DATASET EXCERPTS Start Marker

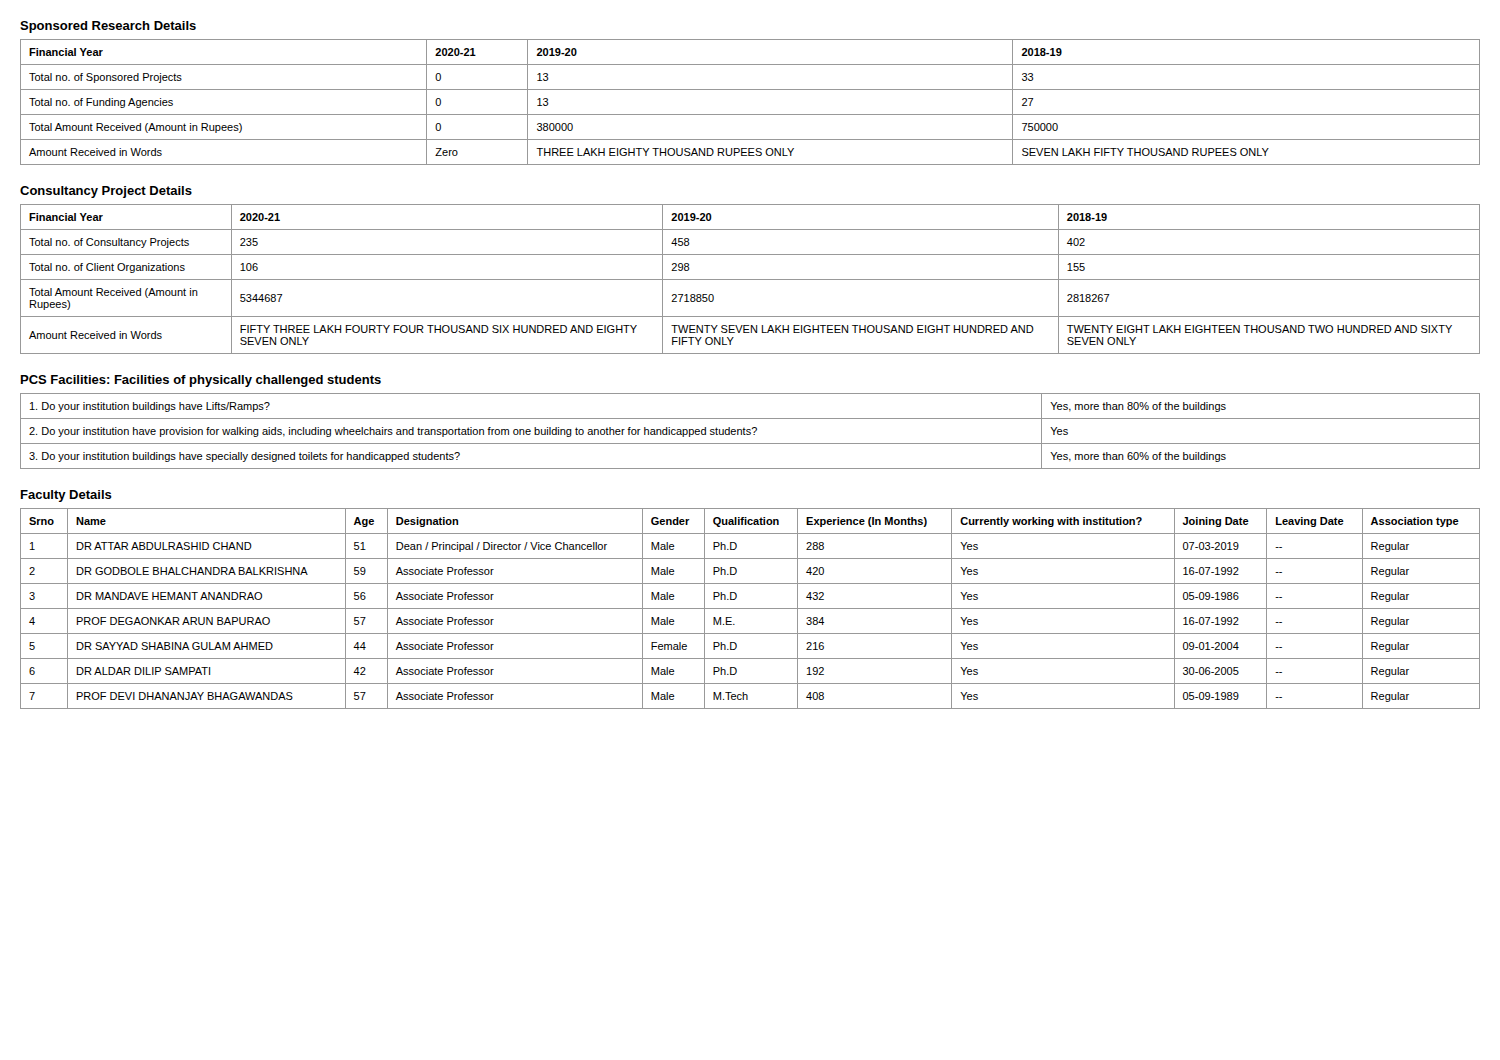Sponsored Research Details
| Financial Year | 2020-21 | 2019-20 | 2018-19 |
| --- | --- | --- | --- |
| Total no. of Sponsored Projects | 0 | 13 | 33 |
| Total no. of Funding Agencies | 0 | 13 | 27 |
| Total Amount Received (Amount in Rupees) | 0 | 380000 | 750000 |
| Amount Received in Words | Zero | THREE LAKH EIGHTY THOUSAND RUPEES ONLY | SEVEN LAKH FIFTY THOUSAND RUPEES ONLY |
Consultancy Project Details
| Financial Year | 2020-21 | 2019-20 | 2018-19 |
| --- | --- | --- | --- |
| Total no. of Consultancy Projects | 235 | 458 | 402 |
| Total no. of Client Organizations | 106 | 298 | 155 |
| Total Amount Received (Amount in Rupees) | 5344687 | 2718850 | 2818267 |
| Amount Received in Words | FIFTY THREE LAKH FOURTY FOUR THOUSAND SIX HUNDRED AND EIGHTY SEVEN ONLY | TWENTY SEVEN LAKH EIGHTEEN THOUSAND EIGHT HUNDRED AND FIFTY ONLY | TWENTY EIGHT LAKH EIGHTEEN THOUSAND TWO HUNDRED AND SIXTY SEVEN ONLY |
PCS Facilities: Facilities of physically challenged students
| 1. Do your institution buildings have Lifts/Ramps? | Yes, more than 80% of the buildings |
| 2. Do your institution have provision for walking aids, including wheelchairs and transportation from one building to another for handicapped students? | Yes |
| 3. Do your institution buildings have specially designed toilets for handicapped students? | Yes, more than 60% of the buildings |
Faculty Details
| Srno | Name | Age | Designation | Gender | Qualification | Experience (In Months) | Currently working with institution? | Joining Date | Leaving Date | Association type |
| --- | --- | --- | --- | --- | --- | --- | --- | --- | --- | --- |
| 1 | DR ATTAR ABDULRASHID CHAND | 51 | Dean / Principal / Director / Vice Chancellor | Male | Ph.D | 288 | Yes | 07-03-2019 | -- | Regular |
| 2 | DR GODBOLE BHALCHANDRA BALKRISHNA | 59 | Associate Professor | Male | Ph.D | 420 | Yes | 16-07-1992 | -- | Regular |
| 3 | DR MANDAVE HEMANT ANANDRAO | 56 | Associate Professor | Male | Ph.D | 432 | Yes | 05-09-1986 | -- | Regular |
| 4 | PROF DEGAONKAR ARUN BAPURAO | 57 | Associate Professor | Male | M.E. | 384 | Yes | 16-07-1992 | -- | Regular |
| 5 | DR SAYYAD SHABINA GULAM AHMED | 44 | Associate Professor | Female | Ph.D | 216 | Yes | 09-01-2004 | -- | Regular |
| 6 | DR ALDAR DILIP SAMPATI | 42 | Associate Professor | Male | Ph.D | 192 | Yes | 30-06-2005 | -- | Regular |
| 7 | PROF DEVI DHANANJAY BHAGAWANDAS | 57 | Associate Professor | Male | M.Tech | 408 | Yes | 05-09-1989 | -- | Regular |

DATASET EXCERPTS End Marker

ACTIVITY: Each line of the entries above that contains "SEVEN" is to be copied.

RESPONSE TO THIS EXERCISE:
| Amount Received in Words | Zero | THREE LAKH EIGHTY THOUSAND RUPEES ONLY | SEVEN LAKH FIFTY THOUSAND RUPEES ONLY |
| Amount Received in Words | FIFTY THREE LAKH FOURTY FOUR THOUSAND SIX HUNDRED AND EIGHTY SEVEN ONLY | TWENTY SEVEN LAKH EIGHTEEN THOUSAND EIGHT HUNDRED AND FIFTY ONLY | TWENTY EIGHT LAKH EIGHTEEN THOUSAND TWO HUNDRED AND SIXTY SEVEN ONLY |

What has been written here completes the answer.